Florida (UF, FSU, UMiami) - 50.66

- Regional Supremacy: To determine which of the four US regions have the best schools, I took the five highest ranked schools from each region and calculated their average rank. To determine which states fall within each of the regions, I used the US Census Bureau's interpretation of what the regions are. Just like with state supremacy, this was for fun and still an imperfect measure of school quality in each region.

Northeast (MIT, Princeton, Harvard, Yale, Penn) - unsurprisingly

Midwest (Northwestern, UChicago, UMich, WashU, Notre Dame)

South (Duke, Vanderbilt, Rice, UNC, UF)

West (Stanford, Caltech, UCLA, Berkeley, USC)

- Mind the Gap: There are a few large gaps between spots in the ranking. The first major gap is between #5 (tied) Duke/Yale and #7 Penn. There are more big gaps between #23 Berkeley and #24 UVA, #28 (tied) Emory/USC and #30 Georgia Tech, #42 Tufts and #43 NYU, #52 (tied) CWRU/Texas A&M and #54 Villanova, and a final large gap between the #66 OSU (Ohio) and #67 UMiami.

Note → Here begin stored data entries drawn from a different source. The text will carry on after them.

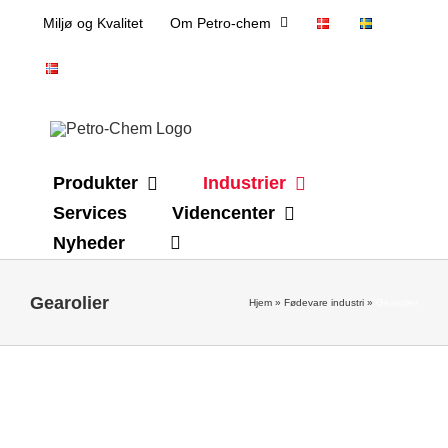
Skip
Miljø og Kvalitet
Om Petro-chem
to
content
Produkter
Industrier
Services
Videncenter
Nyheder
Gearolier
Hjem
»
Fødevare industri
»
Gearolier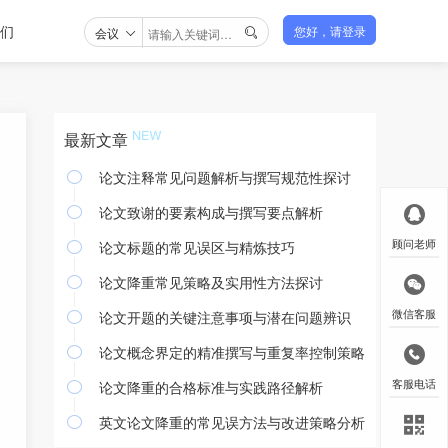
们
会议
您好，请登录

最新文章
论文注释常见问题解析与撰写规范性探讨

论文致谢的要素构成与撰写要点解析

论文标题的常见误区与精炼技巧
顾问老师

论文降重常见策略及实用性方法探讨

论文开题的关键注意事项与潜在问题辨识
微信客服

论文概念界定的精准撰写与重复率控制策略

论文降重的合格标准与实践路径解析
客服电话

英文论文降重的常见误方法与改进策略分析
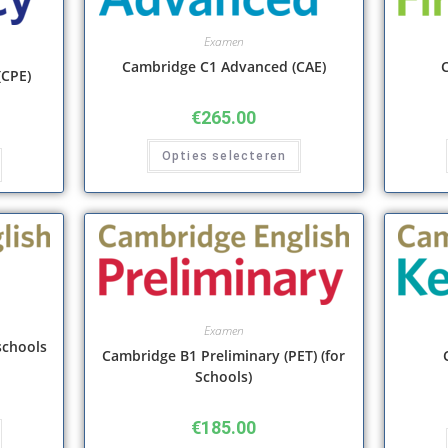
Examen
Cambridge C1 Advanced (CAE)
C
(CPE)
€
265.00
Opties selecteren
Examen
schools
Cambridge B1 Preliminary (PET) (for
Schools)
€
185.00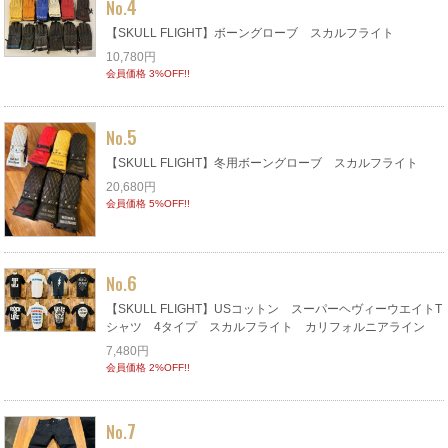
4
No.
【SKULL FLIGHT】ボーングローブ スカルフライト
10,780円
会員価格 3%OFF!!
5
No.
【SKULL FLIGHT】冬用ボーングローブ スカルフライト
20,680円
会員価格 5%OFF!!
6
No.
【SKULL FLIGHT】USコットン スーパーヘヴィーウエイトT
シャツ 4タイプ スカルフライト カリフォルニアライン
7,480円
会員価格 2%OFF!!
7
No.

Since when is Georgetown in Maryland?


From January of 1789 to July of 1790.
Anonymous
Anonymous wrote:
Anonymous wrote:
Anonymous wrote:Saw this on Reddit, thoughts? https://www.reddit.com/r/ApplyingToCollege/comments/xc0v5x/the_2023_supreme_t75_college_ranking_aggregating/

It took the 13 most popular undergraduate rankings and used the averages to find an overall rank. I recommend looking at the original post on Reddit because it has a lot of cool data that goes with it to explain what's going on, but for those who just want a sneak peak of the results:

1. MIT
2. Stanford
3. Princeton
4. Harvard
5. Duke
5. Yale
7. Penn
8. Caltech
9. Columbia
9. Northwestern
11. Vanderbilt
12. Rice
13. Dartmouth
14. UChicago
15. Brown
16. Cornell
17. UMich
18. Johns Hopkins
19. WashU
20. Notre Dame


There are not 13 ranking lists that get sufficient traction and eyeballs for this to matter. They might as well have included a few of our personal rankings lists using criteria we developed!

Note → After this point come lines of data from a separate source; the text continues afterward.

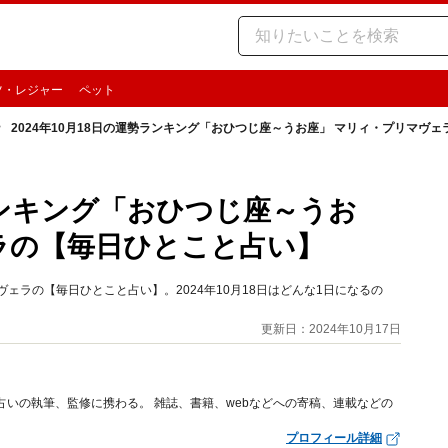
ツ・レジャー
ペット
2024年10月18日の運勢ランキング「おひつじ座～うお座」 マリィ・プリマヴ
勢ランキング「おひつじ座～うお
ラの【毎日ひとこと占い】
ェラの【毎日ひとこと占い】。2024年10月18日はどんな1日になるの
更新日：2024年10月17日
占いの執筆、監修に携わる。 雑誌、書籍、webなどへの寄稿、連載などの
プロフィール詳細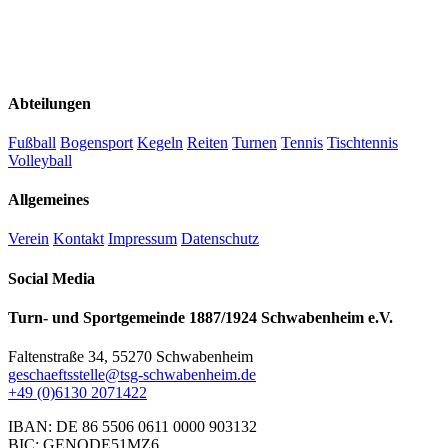
Abteilungen
Fußball
Bogensport
Kegeln
Reiten
Turnen
Tennis
Tischtennis
Volleyball
Allgemeines
Verein
Kontakt
Impressum
Datenschutz
Social Media
Turn- und Sportgemeinde 1887/1924 Schwabenheim e.V.
Faltenstraße 34, 55270 Schwabenheim
geschaeftsstelle@tsg-schwabenheim.de
+49 (0)6130 2071422
IBAN: DE 86 5506 0611 0000 903132
BIC: GENODE51MZ6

Per the original Reddit post: "That's actually exactly the reason I included all 13, so that their methodologies balance out to find the schools that are excellent across the board. In a nutshell, the rankings like Forbes, Washington Monthly, and Money care more about which schools provide high social mobility and opportunity access for lower income students while minimizing debt, rankings like WSJ/THE, Degree Choices, and WalletHub care more about pure earning potential, student outcomes, and ROI, rankings like US News, College Raptor, and College Simply care more about the achievements of students entering the college, the resources of the college, and the reputation of the college, and rankings like Niche and College Consensus care more about the overall student experience beyond just academics, such as student satisfaction/happiness, food, campus life and amenities, etc. So, by finding which schools are the best through my aggregate ranking, we find which schools succeed in all of these manners that singular rankings such as US News or Forbes might undervalue or miss completely."


We all know the Washington Monthly ranking was pure dog shit and I haven’t even heard of two-thirds of the others. Niche is typically garbage as well.